Sí, me deja pensando. Vuelvo a ver sus películas. Sé que no a todo el mundo
debe sucederle lo mismo. Pero si algo puedo argumentar es que creo en Miyazaki (aún si parece
contradictoria la creencia como forma de razonamiento). Quiero decir: sus
películas muestran los infinitos grises de la existencia, de la condición
humana siempre ambigua, cambiante, irreverente, sutil, mágica, trágica,
sorpresiva. Algo que Walt Disney y sus seguidores han reducido a un binarismo
que poco tiene que ver con la vida real.
No me importa “entender” todo. Muchas veces lo que se nos escapa
se esconde por necesidad. No tenemos ni tendremos todas las respuestas: es más
necesario —incluso urgente— hacerse preguntas. Creo que a eso invitan las
películas de Miyazaki. Las respuestas son tan disímiles como los individuos.

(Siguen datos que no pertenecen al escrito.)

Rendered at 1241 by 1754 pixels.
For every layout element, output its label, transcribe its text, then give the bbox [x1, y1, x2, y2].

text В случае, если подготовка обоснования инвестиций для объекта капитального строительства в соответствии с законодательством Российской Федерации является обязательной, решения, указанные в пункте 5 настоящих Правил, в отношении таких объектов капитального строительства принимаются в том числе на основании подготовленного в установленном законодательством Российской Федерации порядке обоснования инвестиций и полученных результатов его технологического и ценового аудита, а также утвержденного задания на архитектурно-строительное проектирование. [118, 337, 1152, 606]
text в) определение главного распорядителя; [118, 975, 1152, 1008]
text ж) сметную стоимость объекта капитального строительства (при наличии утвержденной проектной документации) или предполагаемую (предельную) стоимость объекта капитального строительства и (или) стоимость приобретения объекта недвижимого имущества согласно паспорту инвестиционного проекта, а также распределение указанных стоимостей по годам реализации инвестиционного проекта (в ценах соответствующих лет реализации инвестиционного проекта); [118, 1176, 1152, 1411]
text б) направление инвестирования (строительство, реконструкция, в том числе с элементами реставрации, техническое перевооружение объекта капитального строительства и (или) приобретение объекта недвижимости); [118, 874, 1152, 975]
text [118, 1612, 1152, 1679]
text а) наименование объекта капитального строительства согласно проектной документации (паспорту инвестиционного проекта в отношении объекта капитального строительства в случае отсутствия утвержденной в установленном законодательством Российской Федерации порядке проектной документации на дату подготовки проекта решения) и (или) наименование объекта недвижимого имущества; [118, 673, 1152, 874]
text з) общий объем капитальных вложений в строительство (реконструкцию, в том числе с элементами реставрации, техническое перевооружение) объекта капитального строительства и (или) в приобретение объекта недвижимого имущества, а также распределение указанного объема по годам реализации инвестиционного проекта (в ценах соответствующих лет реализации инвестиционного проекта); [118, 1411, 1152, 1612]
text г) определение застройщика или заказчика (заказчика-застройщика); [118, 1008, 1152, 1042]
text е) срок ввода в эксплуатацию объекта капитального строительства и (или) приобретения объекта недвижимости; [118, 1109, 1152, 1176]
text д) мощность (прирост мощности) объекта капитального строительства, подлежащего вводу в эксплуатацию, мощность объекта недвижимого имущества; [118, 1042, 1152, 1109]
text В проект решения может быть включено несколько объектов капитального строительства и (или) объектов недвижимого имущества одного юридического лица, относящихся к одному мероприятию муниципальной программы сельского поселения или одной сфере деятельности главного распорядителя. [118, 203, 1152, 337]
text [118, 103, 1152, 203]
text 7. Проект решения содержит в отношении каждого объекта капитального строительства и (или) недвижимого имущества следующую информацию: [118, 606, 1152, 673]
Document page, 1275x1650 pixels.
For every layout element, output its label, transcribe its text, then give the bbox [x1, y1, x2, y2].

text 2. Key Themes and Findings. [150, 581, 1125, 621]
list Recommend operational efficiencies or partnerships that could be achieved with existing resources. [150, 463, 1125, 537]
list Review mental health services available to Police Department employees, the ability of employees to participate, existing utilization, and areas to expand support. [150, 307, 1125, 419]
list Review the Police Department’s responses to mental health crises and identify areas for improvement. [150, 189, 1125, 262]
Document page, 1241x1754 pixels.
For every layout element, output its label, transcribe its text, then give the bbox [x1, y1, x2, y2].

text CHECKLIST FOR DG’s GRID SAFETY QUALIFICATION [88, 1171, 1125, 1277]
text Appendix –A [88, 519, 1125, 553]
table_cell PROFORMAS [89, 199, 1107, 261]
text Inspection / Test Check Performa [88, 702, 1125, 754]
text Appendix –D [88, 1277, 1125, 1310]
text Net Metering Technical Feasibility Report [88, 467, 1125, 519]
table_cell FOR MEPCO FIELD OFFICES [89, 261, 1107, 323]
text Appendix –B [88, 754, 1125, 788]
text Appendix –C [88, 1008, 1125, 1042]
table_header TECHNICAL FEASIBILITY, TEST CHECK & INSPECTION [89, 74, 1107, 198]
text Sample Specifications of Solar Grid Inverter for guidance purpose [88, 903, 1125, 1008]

Las preguntas son un símismo, como la
poesía, como un haiku.
También es un gris que la película no haya tenido promoción: sin
flashes, asomándose. Recién luego de un año de su estreno en Japón nos llegan
algunos datos, algún tráiler. A la salida será como antes y ahora: me gustó,
más o menos, no, tal parte, etc.
Que por voluntad propia un cineasta reconocido no haya recurrido
a la publicidad no es un artilugio vanguardista, ni siquiera es promocional su
“antipromoción”. Es una postura. Ya lo ha dejado explícito en películas anteriores,
donde mostró, desde lo estético y con un marcado sello personal, las
implicancias medioambientales, tecnológicas, la devastación de las guerras. En
una época en la que todo es promoción (selfies incluidas), Miyazaki nos dice:
vayan y vean. Lo mismo que hacíamos de chicos quienes no nacimos en la era de
la infoxicación. Vayan y vean, tal vez
la realidad se acerque a través de la pantalla, tal vez tengas alguna respuesta
a ¿Cómo vivís? o a la salida te
acompañe alguna nueva pregunta.
La misma postura ejerce en su trabajo: a los 83 años sigue dibujando
y pintando a mano cada imagen que después pasará a ser digitalizada. Asegura
que cada una de sus películas debe "retener la proporción correcta entre
trabajar con la mano y la computadora” para “enriquecer el aspecto visual” y poder seguir denominando a sus
películas “2D”. Así trabaja: cuadro a cuadro. Primero la mano, el trazo. Luego
la máquina. Luego el hombre, supervisando el todo.
Con El niño y
la garza Miyazaki ha demostrado que puede pararse en un mundo regido por el
capitalismo, la globalización, el marketing; pararse ante él, erigir un póster,
elegir el silencio y esperar. Y lo que se espera no es un triunfo o, más bien:
el triunfo es recuperar el misterio para los
espectadores. Un mínimo gesto lejos de la infoxicación. Un gesto
revolucionario. Un gesto sencillamente poético.